Recht op koop van een corporatiewoning biedt kansen

Met dank overgenomen van B.G. (Betty) de Boer i, gepubliceerd op donderdag 5 januari 2012.

In het regeerakkoord is het ‘recht op koop’ opgenomen. Dit houdt in dat huurders van corporatiewoningen het recht krijgen om hun woning tegen een redelijke prijs te kopen. Onlangs is het wetsvoorstel dat het recht op koop gaat regelen naar de Tweede Kamer gestuurd.

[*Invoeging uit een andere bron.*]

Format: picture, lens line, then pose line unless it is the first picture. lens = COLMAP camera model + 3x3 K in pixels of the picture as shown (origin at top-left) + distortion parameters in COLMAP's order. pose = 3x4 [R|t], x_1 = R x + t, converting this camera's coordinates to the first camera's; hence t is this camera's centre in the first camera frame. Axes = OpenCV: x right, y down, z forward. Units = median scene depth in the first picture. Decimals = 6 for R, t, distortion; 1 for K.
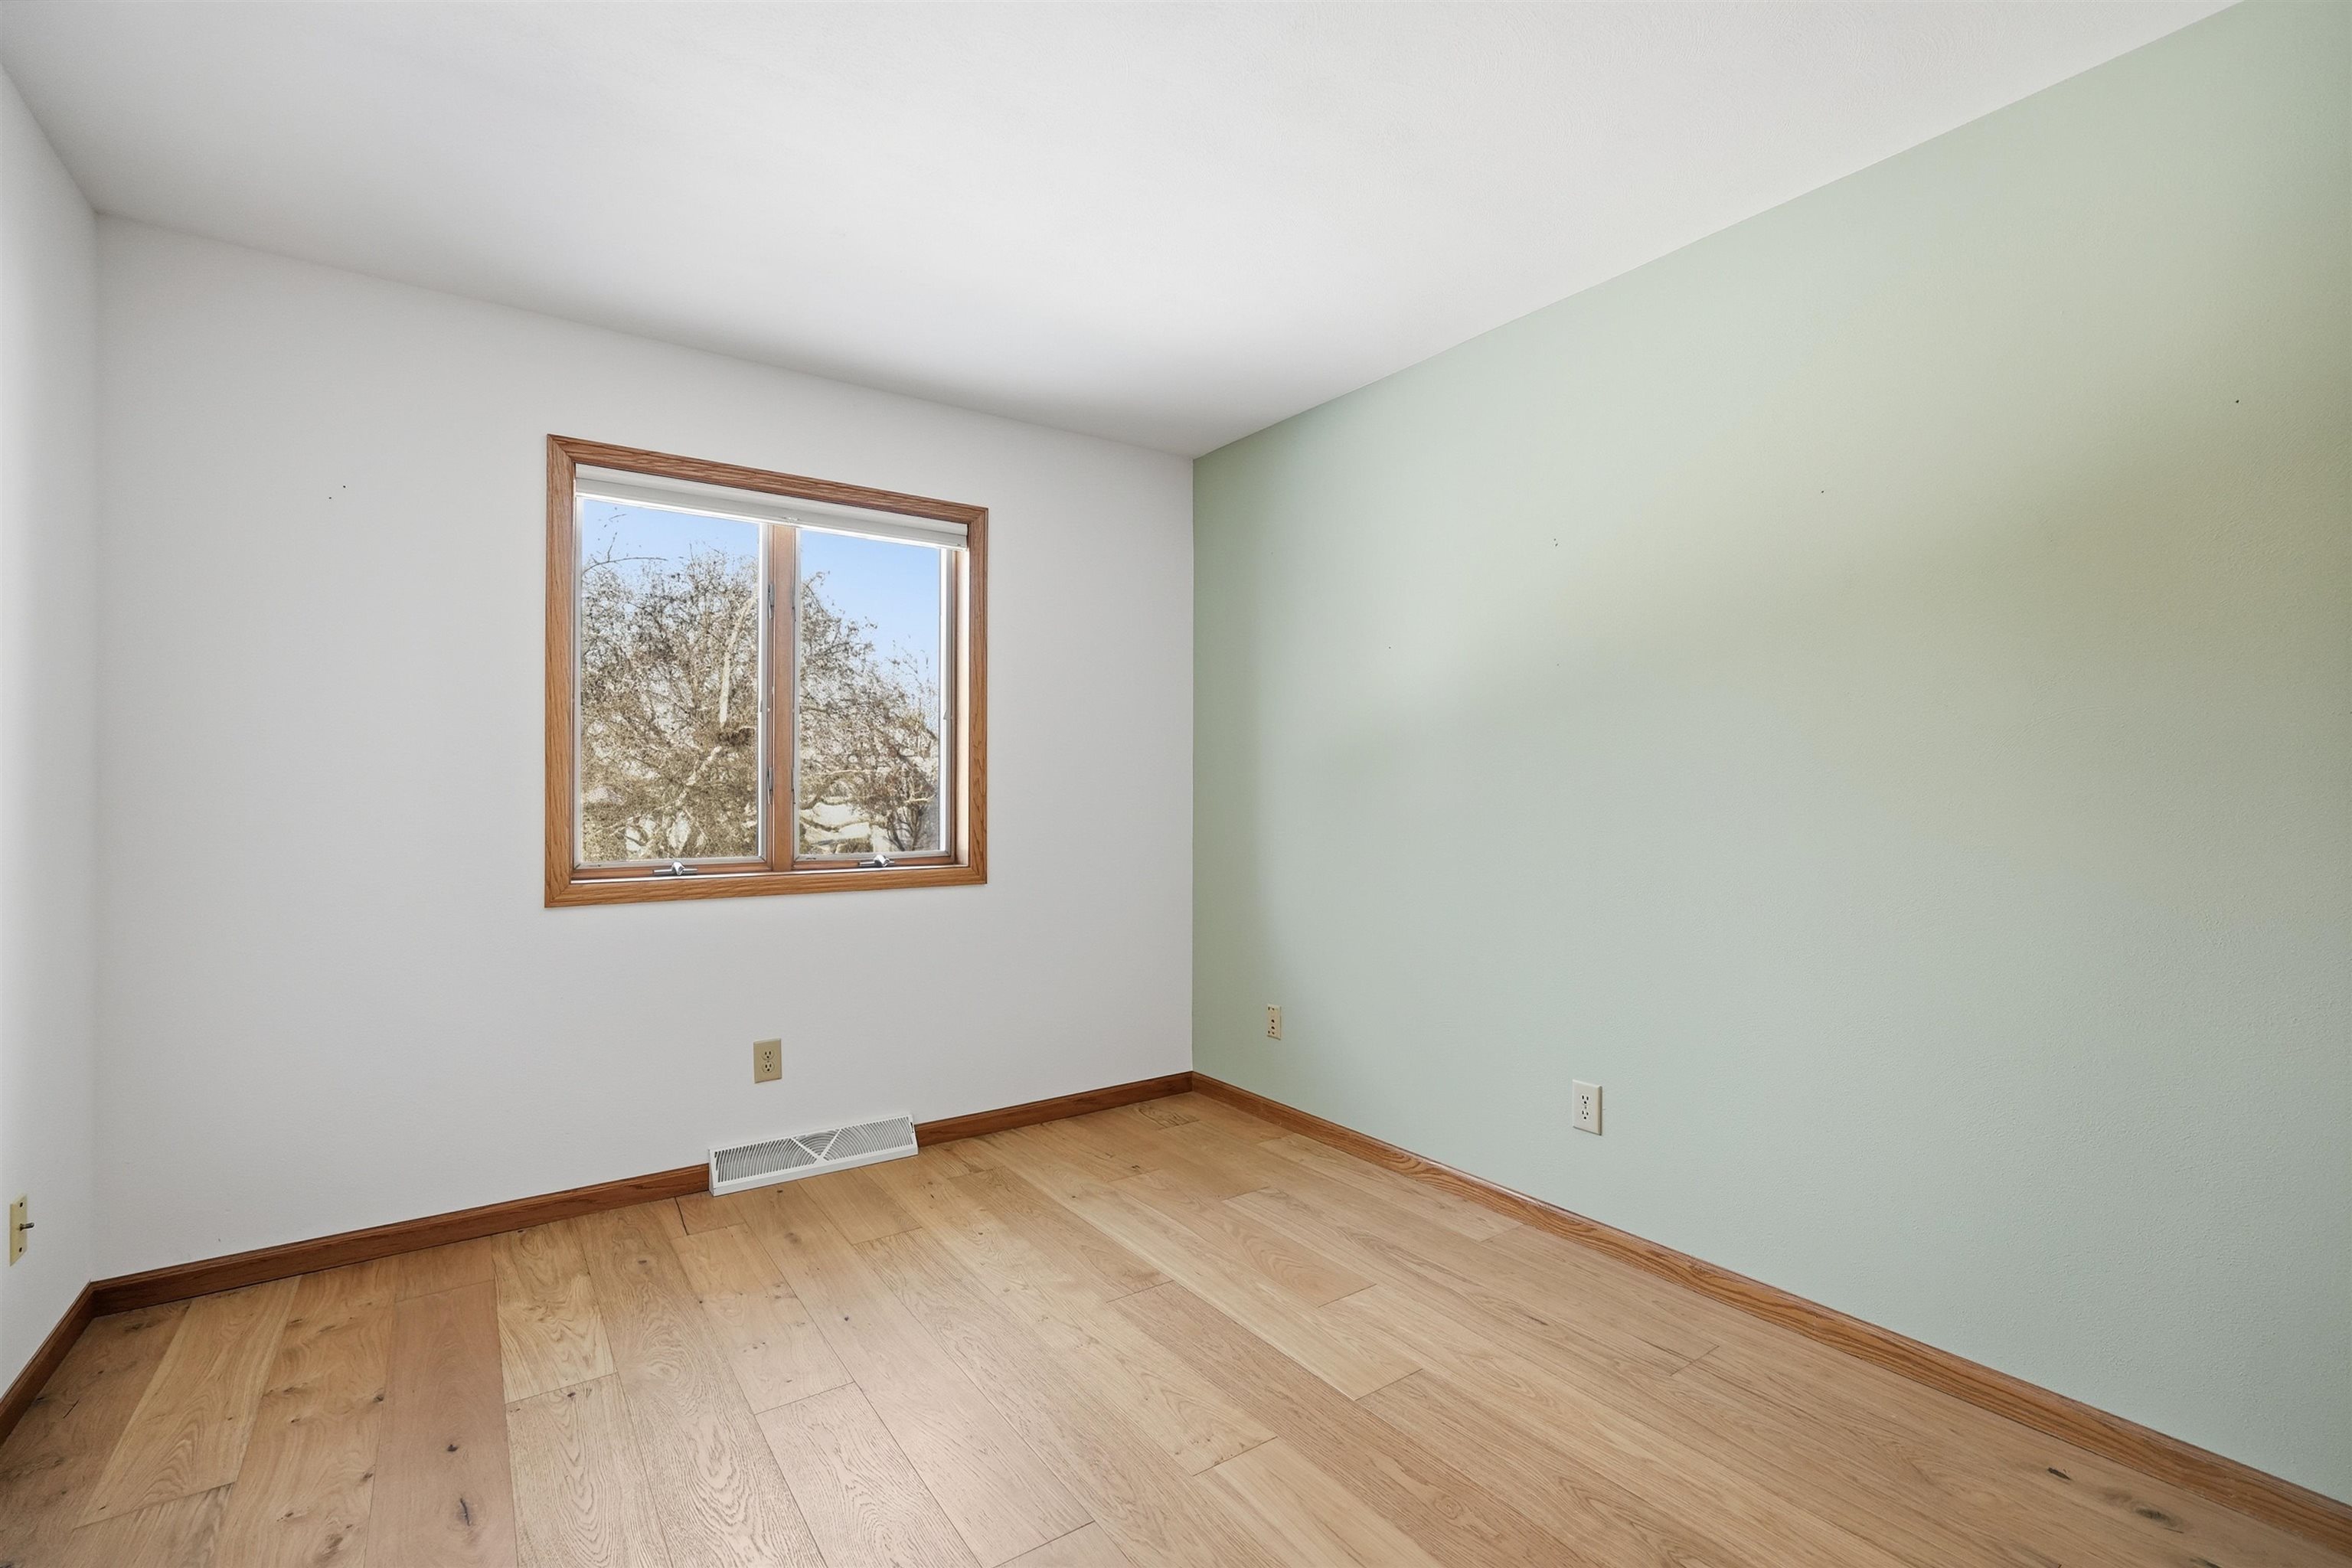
lens RADIAL K [[1046.2, 0, 1176.0], [0, 1046.2, 784.0], [0, 0, 1]] dist [-0.013726, 0.008127]
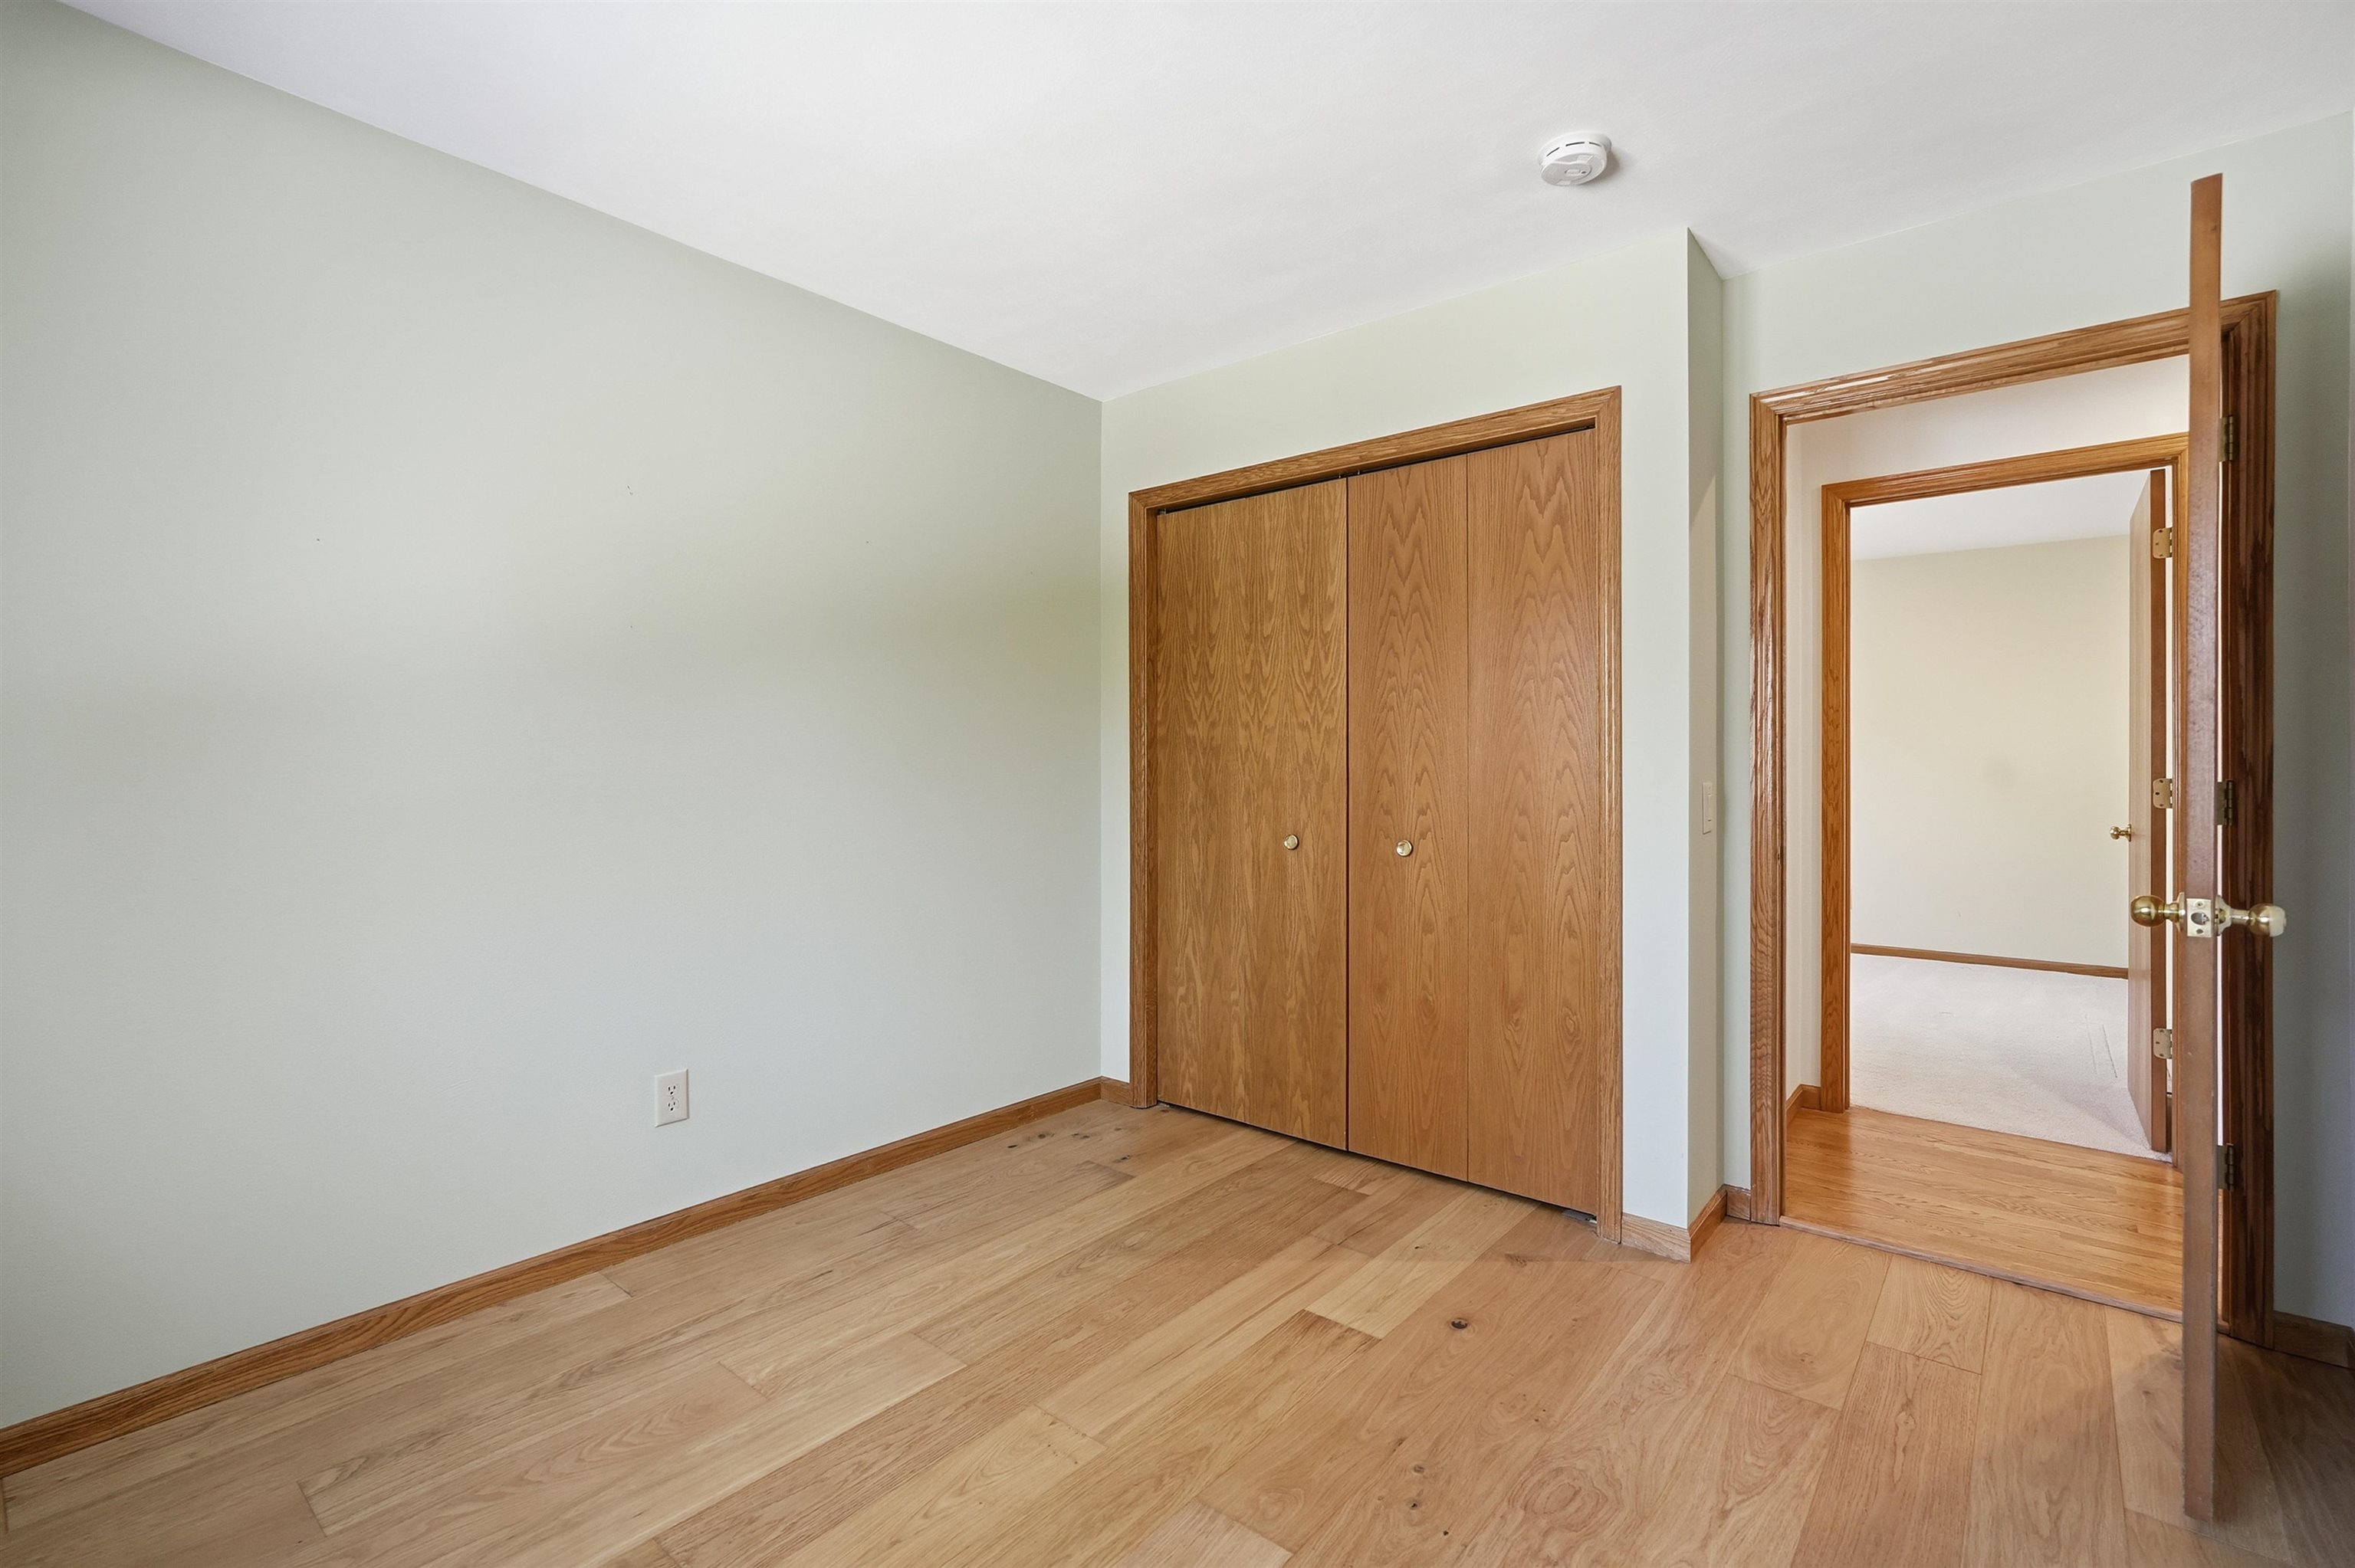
lens RADIAL K [[1090.6, 0, 1162.3], [0, 1090.6, 756.8], [0, 0, 1]] dist [0.001413, 0.000686]
pose [[-0.265384, 0.005638, 0.964126, -0.773945], [-0.008755, 0.999928, -0.008257, 0.003104], [-0.964103, -0.010632, -0.265315, 0.938185]]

De huidige regeringscoalitie van VVD en CDA, gesteund door de PVV, wil het eigenwoningbezit bevorderen en daarom de verkoop van woningen stimuleren. Vanaf 1985 is het eigen woningbezit gestegen van 42% naar 58%. De stijging heeft voornamelijk plaats gevonden bij de hogere inkomens. Ik ben van mening dat lagere en middeninkomens ook voor eigen woningbezit in aanmerking moet kunnen komen en dat dit niet alleen is voorbehouden aan de hogere inkomens. Mensen bouwen met de afbetaling van de eigen woning een stukje vermogen op dat ze op hun 67ste aan hun pensioen kunnen toevoegen. Eigen woningbezit is liberaal, sociaal en werkt emanciperend. Een eigen woning geeft een belangrijke verantwoordelijkheid om zorg te dragen voor de instandhouding van het eigendom.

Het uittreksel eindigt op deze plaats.